# Short problem
Can you retype the stretch of the records below from the line containing "genus: Polydrusus" through the line containing "genus: Dythemis", both lines included, with nothing else?

───

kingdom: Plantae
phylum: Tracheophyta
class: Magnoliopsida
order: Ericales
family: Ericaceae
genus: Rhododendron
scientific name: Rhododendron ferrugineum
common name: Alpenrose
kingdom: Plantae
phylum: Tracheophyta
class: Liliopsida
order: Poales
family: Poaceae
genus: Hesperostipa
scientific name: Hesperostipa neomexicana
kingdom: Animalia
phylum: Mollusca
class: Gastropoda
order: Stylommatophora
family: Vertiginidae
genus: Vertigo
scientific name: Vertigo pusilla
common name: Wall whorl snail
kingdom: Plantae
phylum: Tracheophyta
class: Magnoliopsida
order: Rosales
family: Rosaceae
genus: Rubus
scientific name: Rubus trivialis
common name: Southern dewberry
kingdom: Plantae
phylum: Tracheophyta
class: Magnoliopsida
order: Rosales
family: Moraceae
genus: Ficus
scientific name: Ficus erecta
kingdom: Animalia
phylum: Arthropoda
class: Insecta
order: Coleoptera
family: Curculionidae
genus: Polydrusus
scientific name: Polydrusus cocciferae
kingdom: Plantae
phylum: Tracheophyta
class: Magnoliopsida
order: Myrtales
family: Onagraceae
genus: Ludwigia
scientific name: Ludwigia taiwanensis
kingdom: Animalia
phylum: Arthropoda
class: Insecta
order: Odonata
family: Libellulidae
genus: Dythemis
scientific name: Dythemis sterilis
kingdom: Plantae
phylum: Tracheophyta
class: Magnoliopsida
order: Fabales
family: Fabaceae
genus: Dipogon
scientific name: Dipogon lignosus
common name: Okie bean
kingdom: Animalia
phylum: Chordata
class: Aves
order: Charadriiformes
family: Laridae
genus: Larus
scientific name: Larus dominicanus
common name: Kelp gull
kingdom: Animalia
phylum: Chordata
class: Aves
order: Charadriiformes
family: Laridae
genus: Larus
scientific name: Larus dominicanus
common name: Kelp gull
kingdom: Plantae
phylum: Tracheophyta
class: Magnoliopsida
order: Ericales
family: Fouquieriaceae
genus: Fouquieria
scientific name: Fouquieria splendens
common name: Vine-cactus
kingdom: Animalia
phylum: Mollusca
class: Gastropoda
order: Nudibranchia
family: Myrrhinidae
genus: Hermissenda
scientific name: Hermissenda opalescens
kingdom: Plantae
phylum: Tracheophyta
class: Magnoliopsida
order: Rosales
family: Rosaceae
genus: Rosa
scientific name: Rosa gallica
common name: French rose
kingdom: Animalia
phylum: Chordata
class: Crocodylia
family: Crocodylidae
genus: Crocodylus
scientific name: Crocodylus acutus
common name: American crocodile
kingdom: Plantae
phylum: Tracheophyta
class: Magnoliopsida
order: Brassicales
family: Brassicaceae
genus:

───

# Response
genus: Polydrusus
scientific name: Polydrusus cocciferae
kingdom: Plantae
phylum: Tracheophyta
class: Magnoliopsida
order: Myrtales
family: Onagraceae
genus: Ludwigia
scientific name: Ludwigia taiwanensis
kingdom: Animalia
phylum: Arthropoda
class: Insecta
order: Odonata
family: Libellulidae
genus: Dythemis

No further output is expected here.